Pattern Overload

Pattern Overload

There are times when repeating the same pattern or motion is beneficial. Spinning a bunch of laps on the same course helps you really learn every corner and work on specific spots. Taking a lot of swings in golf or baseball helps you get muscle memory on the right swing for you. However, there can come a point where you move past muscle memory and start damaging the body. Repeating the identical motion to the point of damage is called "Pattern Overload". This can happen to pitchers in baseball, tennis players, golf or any athlete. What happens is the body gets too stressed from the same movement done many times. Foam rolling (as discussed in my last article) and stretching as well as other recovery methods can help prevent this.

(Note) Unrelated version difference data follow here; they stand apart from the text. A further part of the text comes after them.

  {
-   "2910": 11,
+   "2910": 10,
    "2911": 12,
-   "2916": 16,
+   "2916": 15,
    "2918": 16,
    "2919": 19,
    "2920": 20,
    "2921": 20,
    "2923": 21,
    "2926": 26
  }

Another tactic is to break up the patterns. One issue I see with many motorcycle racers is overload on the hip joints. Many are unfortunately working in an office environment during the week to cover the costs of riding. Any free weekend is spent riding as well. For training, riders often cycle or go sit at the gym on a machine. Add on the time spent sitting on a stool wrenching and you see a pattern.....

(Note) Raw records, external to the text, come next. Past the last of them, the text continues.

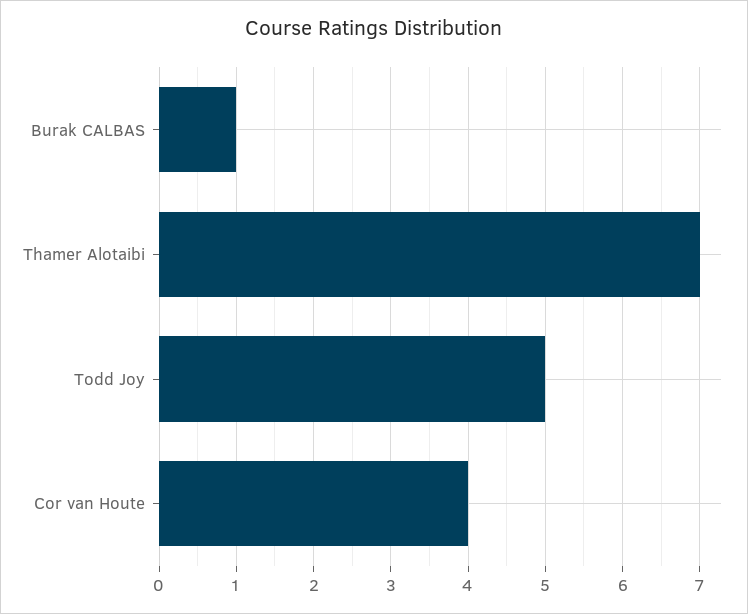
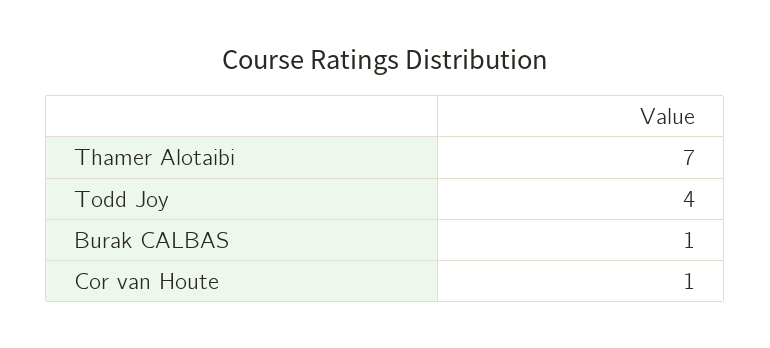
  {
    "Burak CALBAS": 1,
    "Thamer Alotaibi": 7,
-   "Todd Joy": 5,
+   "Todd Joy": 4,
-   "Cor van Houte": 4
+   "Cor van Houte": 1
  }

This repeated motion of the hips being flexed while sitting can lead to serious hip issues. Many riders find their hips are very tight (especially when they first foam roll) and struggle to keep those loose. The tight hip muscles can lead to pulling of the muscles on the back side which can lead to back pain, discomfort and limited mobility. The key is to incorporate not only muscle release but varied motions when possible. here are some tips to break up the pattern.

- Stand more often at work. If you sit for a job make sure to stand every 30 minutes or so. Set an alarm on your computer or every time you take a sip of water stand up. - Stand at the gym. If doing curls or over head presses stand while doing them. For even better bonus add a lunge prior. - Stretch often. Make a point of stretching in the am and the pm. Focus on those tight areas. - Take more walks. If you have a dog give them a 10 minute walk at least twice a day or longer. They will thank you also. Park further away and always take the stairs when possible. - Wear a pedometer. Greg discussed some great items in his last article. This makes you conscious of your steps. - Take a day to review your "normal" routine. If you find a constant pattern make an effort to switch things up where possible.